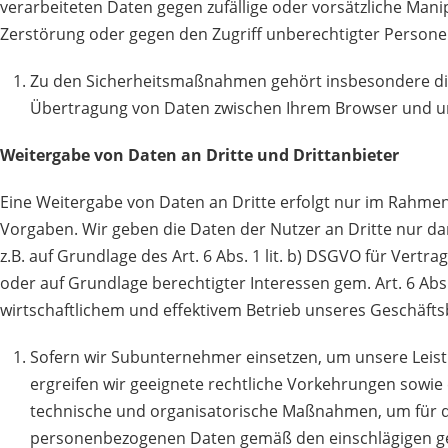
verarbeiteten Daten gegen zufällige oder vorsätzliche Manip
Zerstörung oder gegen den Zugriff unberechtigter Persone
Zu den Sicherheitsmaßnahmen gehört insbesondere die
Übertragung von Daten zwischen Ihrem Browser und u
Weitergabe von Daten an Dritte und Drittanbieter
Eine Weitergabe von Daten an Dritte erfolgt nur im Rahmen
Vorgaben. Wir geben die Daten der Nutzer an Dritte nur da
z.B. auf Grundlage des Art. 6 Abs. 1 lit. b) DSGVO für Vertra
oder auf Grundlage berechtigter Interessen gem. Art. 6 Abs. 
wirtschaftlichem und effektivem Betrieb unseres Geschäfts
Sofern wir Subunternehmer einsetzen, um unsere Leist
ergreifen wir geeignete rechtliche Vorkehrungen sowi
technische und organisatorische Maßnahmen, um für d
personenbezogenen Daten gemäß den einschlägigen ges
==*==
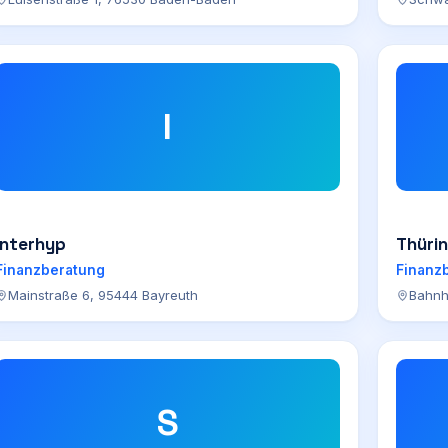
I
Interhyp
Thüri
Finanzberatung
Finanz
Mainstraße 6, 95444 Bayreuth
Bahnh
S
==*==
_Activity_:
Give the lines of the listing from the one containing "verarbeiteten Daten gegen" through the one containing "personenbezogenen Daten gemäß", both included, as a JSON list of strings with one string per line, leaving out blank lines.

_Output for this task_:
[
  "verarbeiteten Daten gegen zufällige oder vorsätzliche Manip",
  "Zerstörung oder gegen den Zugriff unberechtigter Persone",
  "Zu den Sicherheitsmaßnahmen gehört insbesondere die",
  "Übertragung von Daten zwischen Ihrem Browser und u",
  "Weitergabe von Daten an Dritte und Drittanbieter",
  "Eine Weitergabe von Daten an Dritte erfolgt nur im Rahmen",
  "Vorgaben. Wir geben die Daten der Nutzer an Dritte nur da",
  "z.B. auf Grundlage des Art. 6 Abs. 1 lit. b) DSGVO für Vertra",
  "oder auf Grundlage berechtigter Interessen gem. Art. 6 Abs. ",
  "wirtschaftlichem und effektivem Betrieb unseres Geschäfts",
  "Sofern wir Subunternehmer einsetzen, um unsere Leist",
  "ergreifen wir geeignete rechtliche Vorkehrungen sowi",
  "technische und organisatorische Maßnahmen, um für d",
  "personenbezogenen Daten gemäß den einschlägigen ges"
]